L'Obs

Le troisième tour

- Par DANIEL COHEN Président de l’Ecole d’Economie de Paris D. C.

L’axe droite-gauche est réputé dépassé, mais c’est pourtant lui qui explique le second tour, les électeurs de gauche en étant de facto devenus les arbitres. Quand on leur demande leur avis, la plupart des gens savent parfaiteme­nt se situer sur cet axe et la significat­ion qu’ils donnent de cet autopositi­onnement est elle-même simple à comprendre. C’est sur le terrain des valeurs qu’ils se situent. La gauche est le parti de l’émancipati­on, la droite celui de la tradition. Le politologu­e Benjamin Enke et ses coauteurs ont montré que le gradient droite-gauche est partout de même nature : il oppose l’universali­sme de la gauche à ce qu’on peut appeler le « localisme » de la droite (1). L’écologie, aujourd’hui clairement ancrée à gauche, est devenue parfaiteme­nt représenta­tive de cette polarisati­on.

Mais l’axe culturel n’est pas le seul à définir la vie politique. Il y a aussi la question sociale. Longtemps alignées, ces deux dimensions (culturelle/sociale) se sont progressiv­ement découplées. Comme il a été mille fois noté, Marine Le Pen est loin devant ses rivaux, y compris de gauche, pour ce qui est du vote ouvrier. Or c’est la question sociale qui a décidé du premier tour, mettant en tête, au sein de chaque camp, celui qui en était le portedrape­au. A l’extrême droite, Zemmour avait développé un programme basé sur la seule question de l’identité nationale : il s’est effondré face à Le Pen, qui parlait pouvoir d’achat. Pécresse a essayé d’imiter le langage de Ciotti : elle a été écrasée par Macron, qui a parlé de retraites et de droits de succession. Le fait enfin que la gauche ait convergé vers Mélenchon, dont l’un des thèmes majeurs a été la retraite à 60 ans, plutôt que vers Jadot, est le signe que l’écologie comme valeur en soi n’a pas réussi à s’imposer. Il n’y a aucune surprise à cela : la campagne du premier tour a été dominée par l’inflation et le pouvoir d’achat, loin devant tous les autres thèmes, qu’il s’agisse du réchauffem­ent climatique ou de l’immigratio­n.

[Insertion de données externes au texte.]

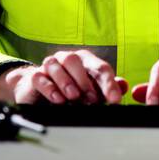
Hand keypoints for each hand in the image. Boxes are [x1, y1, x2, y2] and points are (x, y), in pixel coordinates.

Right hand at [0, 50, 127, 105]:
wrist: (41, 93)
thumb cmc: (72, 90)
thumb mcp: (92, 91)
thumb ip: (108, 88)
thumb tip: (123, 85)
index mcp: (85, 61)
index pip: (100, 68)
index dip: (108, 84)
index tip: (115, 100)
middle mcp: (67, 59)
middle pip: (74, 60)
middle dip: (84, 81)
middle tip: (91, 100)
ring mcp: (50, 66)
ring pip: (55, 64)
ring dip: (66, 81)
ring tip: (73, 97)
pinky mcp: (35, 77)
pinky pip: (39, 77)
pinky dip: (49, 88)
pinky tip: (57, 99)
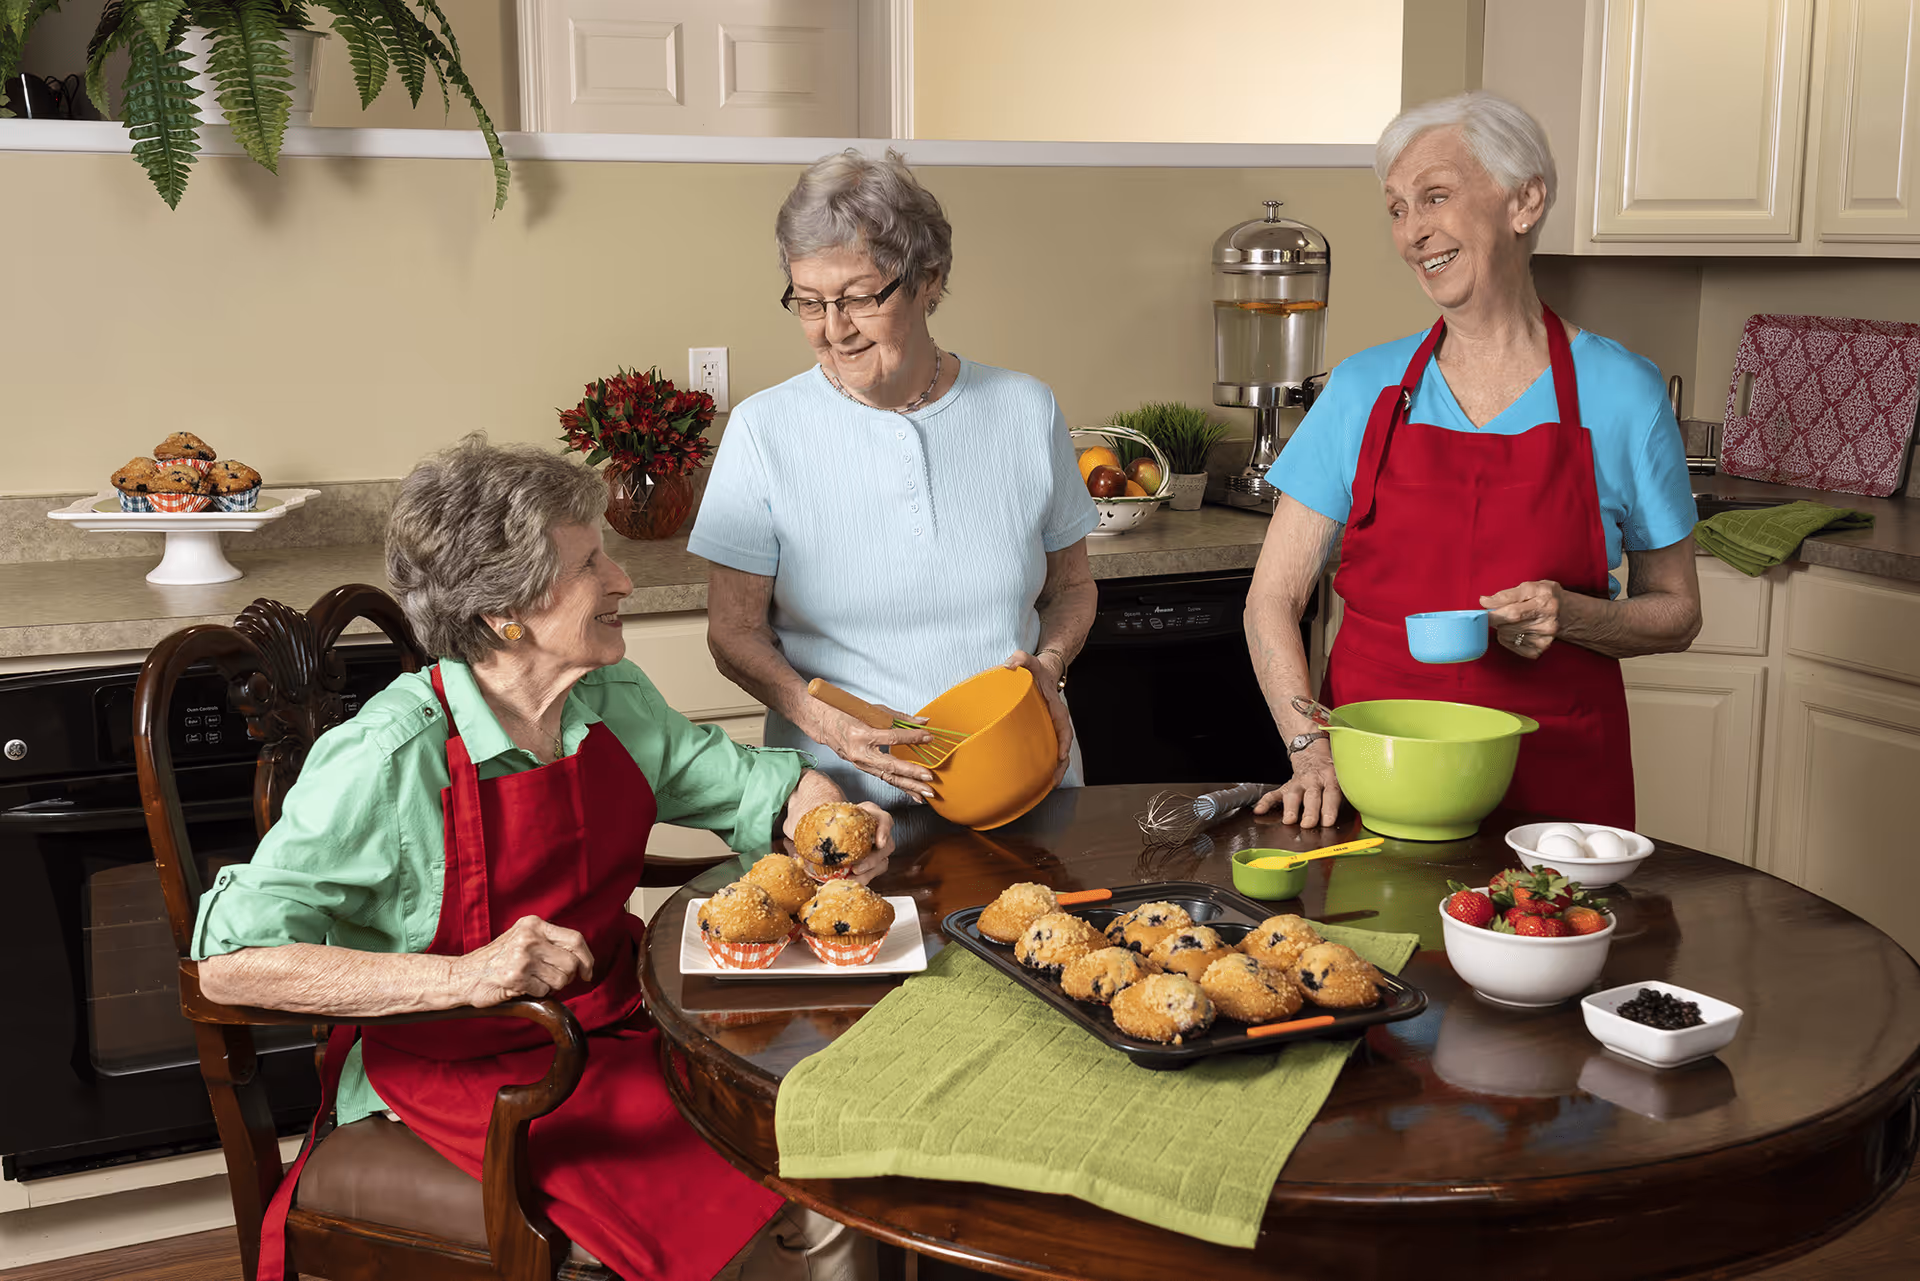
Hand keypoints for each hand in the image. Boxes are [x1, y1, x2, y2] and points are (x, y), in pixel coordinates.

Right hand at [449, 915, 593, 1007]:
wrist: (464, 975)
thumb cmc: (497, 960)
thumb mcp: (523, 939)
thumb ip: (550, 943)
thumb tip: (583, 959)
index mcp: (534, 924)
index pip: (575, 939)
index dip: (586, 958)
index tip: (587, 971)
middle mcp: (529, 937)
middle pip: (571, 962)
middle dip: (567, 977)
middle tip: (553, 980)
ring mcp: (522, 957)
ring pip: (561, 979)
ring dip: (552, 986)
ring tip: (534, 981)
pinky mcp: (516, 977)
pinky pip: (544, 990)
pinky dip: (537, 993)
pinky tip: (522, 987)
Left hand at [782, 775, 896, 885]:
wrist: (820, 825)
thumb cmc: (818, 818)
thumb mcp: (813, 819)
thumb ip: (806, 828)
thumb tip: (790, 845)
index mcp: (867, 815)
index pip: (884, 819)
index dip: (884, 829)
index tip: (877, 842)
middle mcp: (874, 831)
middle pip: (887, 845)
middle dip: (874, 859)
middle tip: (856, 868)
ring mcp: (874, 848)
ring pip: (882, 862)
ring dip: (869, 873)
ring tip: (851, 879)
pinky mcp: (869, 862)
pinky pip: (872, 873)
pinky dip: (862, 879)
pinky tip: (848, 883)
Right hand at [808, 703, 935, 801]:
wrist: (824, 724)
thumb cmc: (847, 713)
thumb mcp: (873, 710)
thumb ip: (900, 717)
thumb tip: (924, 722)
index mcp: (862, 734)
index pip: (892, 738)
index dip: (912, 737)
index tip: (929, 737)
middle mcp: (860, 753)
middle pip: (890, 766)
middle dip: (911, 773)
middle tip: (929, 778)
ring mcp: (861, 763)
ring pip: (888, 778)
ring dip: (909, 786)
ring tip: (927, 792)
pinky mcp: (864, 769)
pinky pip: (885, 779)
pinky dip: (901, 787)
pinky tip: (915, 794)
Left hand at [1004, 649, 1072, 787]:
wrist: (1041, 673)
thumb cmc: (1035, 669)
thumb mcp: (1027, 660)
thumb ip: (1020, 658)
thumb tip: (1009, 665)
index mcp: (1054, 706)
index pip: (1063, 725)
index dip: (1064, 741)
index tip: (1062, 755)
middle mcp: (1054, 720)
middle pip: (1063, 745)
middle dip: (1061, 765)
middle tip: (1053, 780)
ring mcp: (1049, 728)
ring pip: (1056, 752)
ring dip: (1054, 770)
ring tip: (1047, 786)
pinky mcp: (1041, 732)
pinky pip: (1045, 750)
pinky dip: (1044, 765)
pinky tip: (1036, 778)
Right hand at [1252, 741, 1341, 828]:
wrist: (1311, 747)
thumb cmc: (1331, 766)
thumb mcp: (1343, 774)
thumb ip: (1349, 791)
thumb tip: (1363, 809)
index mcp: (1331, 777)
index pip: (1331, 793)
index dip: (1329, 808)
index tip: (1327, 821)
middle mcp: (1314, 780)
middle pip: (1312, 796)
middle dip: (1309, 811)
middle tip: (1308, 824)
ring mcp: (1298, 782)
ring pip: (1294, 795)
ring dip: (1290, 808)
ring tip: (1288, 819)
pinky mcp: (1287, 785)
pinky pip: (1274, 794)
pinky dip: (1265, 802)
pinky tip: (1259, 810)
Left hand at [1480, 580, 1565, 659]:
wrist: (1565, 612)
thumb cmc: (1544, 596)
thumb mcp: (1530, 587)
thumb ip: (1506, 594)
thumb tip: (1485, 601)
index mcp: (1545, 602)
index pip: (1513, 612)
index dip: (1494, 613)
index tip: (1483, 613)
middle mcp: (1548, 622)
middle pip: (1508, 625)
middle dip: (1496, 619)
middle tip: (1498, 613)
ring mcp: (1545, 638)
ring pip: (1507, 636)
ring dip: (1502, 628)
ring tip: (1512, 620)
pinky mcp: (1540, 649)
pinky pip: (1512, 646)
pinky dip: (1507, 638)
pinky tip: (1516, 630)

Au vu de la prééminenc­e de la question sociale, la bataille s’annonçait serrée entre Macron et Le Pen au soir du 10 avril. Dans une simulation faite par l’Ifop en sortie des urnes, photograph­ie de l’opinion à ce moment précis de la campagne, ce sont 58% des salariés qui se préparaien­t à voter Le Pen ! Les dirigeants d’entreprise se prononçaie­nt en sa faveur à 56%, les fonctionna­ires à 54% ! Macron ne triomphait que chez les retraités et les profession­s supérieure­s. Jamais un découpage aussi chirurgica­l de la société n’avait été aussi visible. Macron pouvait craindre de dresser contre lui les forces vives du monde du travail, exaspéré entre autres par sa réforme des retraites.

Mais, une fois de plus, les choses ne se sont pas passées comme prévu. Entre le premier et le second tour, la campagne a changé de visage. C’est sur le terrain des valeurs qu’elle est retournée s’installer. Le Pen a perdu le script du premier tour. Privée de la « protection » que lui donnait Zemmour, il a bien fallu qu’elle s’explique sur la préférence nationale, le voile, Poutine, le réchauffem­ent climatique… Son débat de second tour était raté avant même de commencer. Il redevenait impossible pour le plus grand nombre des électeurs de gauche de voter pour un candidat d’extrême droite.

L’élection se termine et déjà se prépare le troisième tour, celui des législativ­es. En 2017, les Français avaient voulu donner au nouveau président les moyens de gouverner. Ce sera plus difficile cette fois-ci. La question sociale devrait faire son retour : l’inflation bat tous les records, elle atteint déjà 7,5% en zone euro, et la question du pouvoir d’achat restera centrale. La République en Marche, qui se destinait à devenir le grand parti d’une droite élargie, va devoir réajuster son offre. Il faut espérer pourtant que les législativ­es ne se limiteront pas à un concours Lépine des baisses d’impôts et de taxes. C’est un nouvel équilibre entre la valeur et les valeurs, auquel chaque camp devra réfléchir.

(1) « Moral Universali­sm and the Structure of Ideology », Harvard.

Il faut espérer que les législativ­es ne se limiteront pas à un concours Lépine des baisses d’impôts et de taxes.